Bitmine Immersion Technologies, one of the largest institutional holders among companies with significant ether reserves, has seen a dramatic hit to its treasury as the price of ETH dropped below $1,800. According to DropsTab data, Bitmine’s unrealized losses on its ether holdings have climbed to nearly $8.9 billion, reflecting the volatile landscape facing large-scale crypto treasuries.
Simultaneous downturn in stock and crypto assets
Shares of Bitmine, chaired by Tom Lee, slid another 5.9 percent on Wednesday, dipping below the $17 mark. Since the start of May, Bitmine’s stock has now lost 28 percent of its value, retreating to its lowest level since the company announced its Ethereum-focused treasury strategy in May 2025.
During the same period, ETH revisited its February lows. As the world’s second-largest cryptocurrency by market value, ether has dropped by over 20 percent since early May, a period that closely followed Tom Lee’s public prediction that a brief crypto winter had ended and a new recovery phase was beginning.
While the market value of Bitmine’s ether holdings is now around $10 billion, unrealized losses have grown to $8.9 billion at current prices.
Bitmine’s strategy: Ether accumulation and revenue sources
Within just a year, Bitmine has amassed more than 5.4 million ETH, representing roughly 4.5 percent of Ethereum’s circulating supply. At today’s prices, this position is valued at approximately $10 billion.
The company’s predicament highlights renewed pressure on firms operating with digital asset treasury models. These models involve raising capital from public markets and deploying it to accumulate crypto assets. As crypto prices soften, the value of many public companies’ holdings has now fallen below their net asset values.
Bitmine distinguishes itself from rivals. Unlike competitors that rely on debt financing and thus carry heavy interest and leverage burdens, Bitmine has mainly funded its ether purchases by issuing new shares, reducing its exposure to those pressures.
Bitmine also generates revenue through staking activities and operates a staking service called MAVAN. The company reported staking more than 4.7 million ETH—about 87 percent of its assets. Its annualized staking income is estimated to be nearly $276 million.

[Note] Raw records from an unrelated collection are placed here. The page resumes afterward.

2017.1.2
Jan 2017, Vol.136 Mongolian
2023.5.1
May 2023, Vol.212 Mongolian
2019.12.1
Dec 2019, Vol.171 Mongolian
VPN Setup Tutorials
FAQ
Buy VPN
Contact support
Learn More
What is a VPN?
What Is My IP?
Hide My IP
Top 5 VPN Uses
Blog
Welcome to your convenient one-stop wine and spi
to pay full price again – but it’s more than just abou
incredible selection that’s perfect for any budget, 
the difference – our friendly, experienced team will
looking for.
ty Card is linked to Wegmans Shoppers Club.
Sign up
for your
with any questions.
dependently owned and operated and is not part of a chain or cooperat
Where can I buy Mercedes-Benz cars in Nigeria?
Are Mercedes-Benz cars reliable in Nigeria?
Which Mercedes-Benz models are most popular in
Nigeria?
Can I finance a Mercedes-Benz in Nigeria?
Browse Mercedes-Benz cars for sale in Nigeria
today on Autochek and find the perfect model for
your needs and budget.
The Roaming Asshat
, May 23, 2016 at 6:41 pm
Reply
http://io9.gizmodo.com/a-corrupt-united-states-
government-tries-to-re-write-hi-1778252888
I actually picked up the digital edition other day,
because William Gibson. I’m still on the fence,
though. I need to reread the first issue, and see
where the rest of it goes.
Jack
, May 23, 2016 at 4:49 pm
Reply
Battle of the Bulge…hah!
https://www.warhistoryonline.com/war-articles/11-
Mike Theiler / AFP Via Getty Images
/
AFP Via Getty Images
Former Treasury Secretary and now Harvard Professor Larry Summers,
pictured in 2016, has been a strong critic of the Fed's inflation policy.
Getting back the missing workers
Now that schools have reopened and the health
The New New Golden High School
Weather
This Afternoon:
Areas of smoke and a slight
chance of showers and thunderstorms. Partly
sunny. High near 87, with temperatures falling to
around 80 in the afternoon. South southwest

Mini glossary: Staking refers to locking assets into specific blockchain networks to help secure the network and validate transactions. In return, participants—whether individuals or companies—receive rewards from the network.
Market pressure persists but long-term outlook holds
Another well-known digital asset treasury company, Strategy, recently announced its first bitcoin sale since 2022. The move rekindled debate over how companies will finance future obligations associated with their preferred stock issuances.
Despite the day-to-day pressures, Tom Lee has not changed his bullish long-term view on ether. Speaking at the Proof of Talk conference in Paris this week, Lee stated that tokenization, AI-driven transactions, and institutional staking could redefine Ethereum’s role in the global financial system, suggesting ETH could hit $250,000 in the long run.
Tom Lee maintains that Ethereum’s position in global finance could be reimagined through tokenization, AI-powered transactions, and institutional staking, which is why he stands by his long-term forecast for the cryptocurrency.
Yet market players remain fixated on short-term price pressures. As ETH tests its February slump levels, Bitmine’s growing losses underline the widening gap between management’s long-term narratives and the market’s current reality.